[Task objective]
From the passage on chronic granulomatous disease below, list every image used to describe how neutrophils enclose or destroy pathogens.

::: Selected text

For Jongco, now a pediatric allergy and immunology specialist at Northwell Health, a healthcare system in New York, CGD represented such a conundrum that it became his personal quest to understand all of its underpinnings to diagnose and treat in a personal way. Scientists had linked CGD to the malfunctioning neutrophils—the type of white blood cells that normally wrap around pathogens, as if shutting them from the body in a cellular prison or a death chamber of sorts. Then the neutrophils do what scientists call an oxidative burst—inside that death chamber, they release active molecules called free radicals that destroy the bugs. In the process, neutrophils die too, but the body makes more.

In people with CGD, the neutrophils don’t function right. They either don’t shroud the bugs fully or don’t zap them correctly, but the pathogens persist while the free radicals damage the body’s own tissues. “It’s like a self-contained package that Mother Nature designed to destroy pathogens,” says Jongco. “But for whatever reason that self-contained package isn’t fully working right.”

::::::
::: Data section

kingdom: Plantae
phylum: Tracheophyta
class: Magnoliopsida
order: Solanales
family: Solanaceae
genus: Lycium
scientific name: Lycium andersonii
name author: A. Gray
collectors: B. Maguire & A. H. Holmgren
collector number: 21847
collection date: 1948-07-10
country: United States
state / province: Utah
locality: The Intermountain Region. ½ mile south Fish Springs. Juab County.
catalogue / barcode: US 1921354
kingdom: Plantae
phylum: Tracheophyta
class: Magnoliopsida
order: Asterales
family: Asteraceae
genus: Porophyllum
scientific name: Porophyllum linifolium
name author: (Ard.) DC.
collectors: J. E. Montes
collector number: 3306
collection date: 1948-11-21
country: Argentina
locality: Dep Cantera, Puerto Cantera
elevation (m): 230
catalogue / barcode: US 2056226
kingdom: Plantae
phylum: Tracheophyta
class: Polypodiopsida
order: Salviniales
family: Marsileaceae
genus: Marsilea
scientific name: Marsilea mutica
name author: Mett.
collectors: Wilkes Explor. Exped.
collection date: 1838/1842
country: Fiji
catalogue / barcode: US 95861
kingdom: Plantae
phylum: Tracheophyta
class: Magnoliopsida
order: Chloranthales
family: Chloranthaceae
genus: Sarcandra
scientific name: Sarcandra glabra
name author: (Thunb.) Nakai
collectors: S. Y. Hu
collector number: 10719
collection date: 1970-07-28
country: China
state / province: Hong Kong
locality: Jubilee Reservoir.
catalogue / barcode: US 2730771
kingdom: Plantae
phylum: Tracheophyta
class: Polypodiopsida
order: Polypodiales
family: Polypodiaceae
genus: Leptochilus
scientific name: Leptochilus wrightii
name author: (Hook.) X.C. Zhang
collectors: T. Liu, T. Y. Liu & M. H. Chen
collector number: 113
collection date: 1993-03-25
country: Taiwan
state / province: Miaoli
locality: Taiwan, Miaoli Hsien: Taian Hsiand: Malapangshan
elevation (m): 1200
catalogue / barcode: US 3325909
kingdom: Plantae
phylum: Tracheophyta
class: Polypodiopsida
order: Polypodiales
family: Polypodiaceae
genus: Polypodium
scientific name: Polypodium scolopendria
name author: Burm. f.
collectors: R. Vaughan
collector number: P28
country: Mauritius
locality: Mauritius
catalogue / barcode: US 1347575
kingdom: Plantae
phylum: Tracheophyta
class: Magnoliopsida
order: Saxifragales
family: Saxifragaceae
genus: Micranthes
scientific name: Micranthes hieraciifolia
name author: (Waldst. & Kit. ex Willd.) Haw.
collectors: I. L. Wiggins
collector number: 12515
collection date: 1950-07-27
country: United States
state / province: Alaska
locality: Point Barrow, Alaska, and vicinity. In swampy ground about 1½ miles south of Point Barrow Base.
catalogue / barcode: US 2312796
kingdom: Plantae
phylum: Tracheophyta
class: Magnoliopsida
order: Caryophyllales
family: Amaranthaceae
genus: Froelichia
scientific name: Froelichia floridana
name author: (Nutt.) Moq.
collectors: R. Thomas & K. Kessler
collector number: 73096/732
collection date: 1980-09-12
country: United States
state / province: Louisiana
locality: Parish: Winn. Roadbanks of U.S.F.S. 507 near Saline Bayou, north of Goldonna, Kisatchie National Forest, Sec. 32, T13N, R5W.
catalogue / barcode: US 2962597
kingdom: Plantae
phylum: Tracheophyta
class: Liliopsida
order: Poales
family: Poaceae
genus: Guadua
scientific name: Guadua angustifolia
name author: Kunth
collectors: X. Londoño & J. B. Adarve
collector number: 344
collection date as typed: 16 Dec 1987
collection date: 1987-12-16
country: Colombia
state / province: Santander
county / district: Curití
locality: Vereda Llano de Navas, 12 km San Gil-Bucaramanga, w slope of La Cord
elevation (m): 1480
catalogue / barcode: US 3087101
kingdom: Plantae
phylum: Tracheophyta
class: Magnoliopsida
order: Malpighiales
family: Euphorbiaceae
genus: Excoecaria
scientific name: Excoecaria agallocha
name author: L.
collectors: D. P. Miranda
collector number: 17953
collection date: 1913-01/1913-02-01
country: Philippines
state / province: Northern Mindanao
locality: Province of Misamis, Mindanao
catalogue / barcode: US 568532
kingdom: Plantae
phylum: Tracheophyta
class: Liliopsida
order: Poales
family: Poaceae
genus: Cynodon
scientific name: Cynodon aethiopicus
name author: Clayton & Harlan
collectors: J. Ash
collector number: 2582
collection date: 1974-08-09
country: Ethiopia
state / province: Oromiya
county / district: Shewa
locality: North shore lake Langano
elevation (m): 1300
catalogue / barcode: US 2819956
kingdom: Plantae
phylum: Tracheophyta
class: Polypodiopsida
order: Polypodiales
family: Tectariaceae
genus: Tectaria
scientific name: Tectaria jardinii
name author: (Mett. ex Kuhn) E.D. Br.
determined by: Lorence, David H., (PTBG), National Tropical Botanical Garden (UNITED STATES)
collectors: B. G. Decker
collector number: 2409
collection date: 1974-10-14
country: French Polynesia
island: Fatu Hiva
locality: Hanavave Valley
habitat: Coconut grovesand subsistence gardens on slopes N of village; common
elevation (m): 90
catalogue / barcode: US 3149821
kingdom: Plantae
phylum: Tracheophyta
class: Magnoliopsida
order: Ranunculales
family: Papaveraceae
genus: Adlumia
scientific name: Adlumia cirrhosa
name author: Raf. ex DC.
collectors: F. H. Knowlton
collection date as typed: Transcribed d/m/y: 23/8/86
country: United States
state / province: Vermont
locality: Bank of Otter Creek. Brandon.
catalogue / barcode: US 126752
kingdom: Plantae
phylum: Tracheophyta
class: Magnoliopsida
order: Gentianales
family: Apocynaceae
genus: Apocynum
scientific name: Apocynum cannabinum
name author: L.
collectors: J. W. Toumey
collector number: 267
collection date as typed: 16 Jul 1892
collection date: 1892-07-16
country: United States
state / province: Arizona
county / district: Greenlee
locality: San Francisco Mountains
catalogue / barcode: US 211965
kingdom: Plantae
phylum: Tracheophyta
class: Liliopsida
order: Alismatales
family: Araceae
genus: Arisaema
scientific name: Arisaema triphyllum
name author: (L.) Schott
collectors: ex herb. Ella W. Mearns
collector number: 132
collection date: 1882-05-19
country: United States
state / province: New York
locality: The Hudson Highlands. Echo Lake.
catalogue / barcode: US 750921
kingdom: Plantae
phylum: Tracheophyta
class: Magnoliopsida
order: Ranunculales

::::::

[Exercise solution]
- a cellular prison
- a death chamber
- a self-contained package that Mother Nature designed to destroy pathogens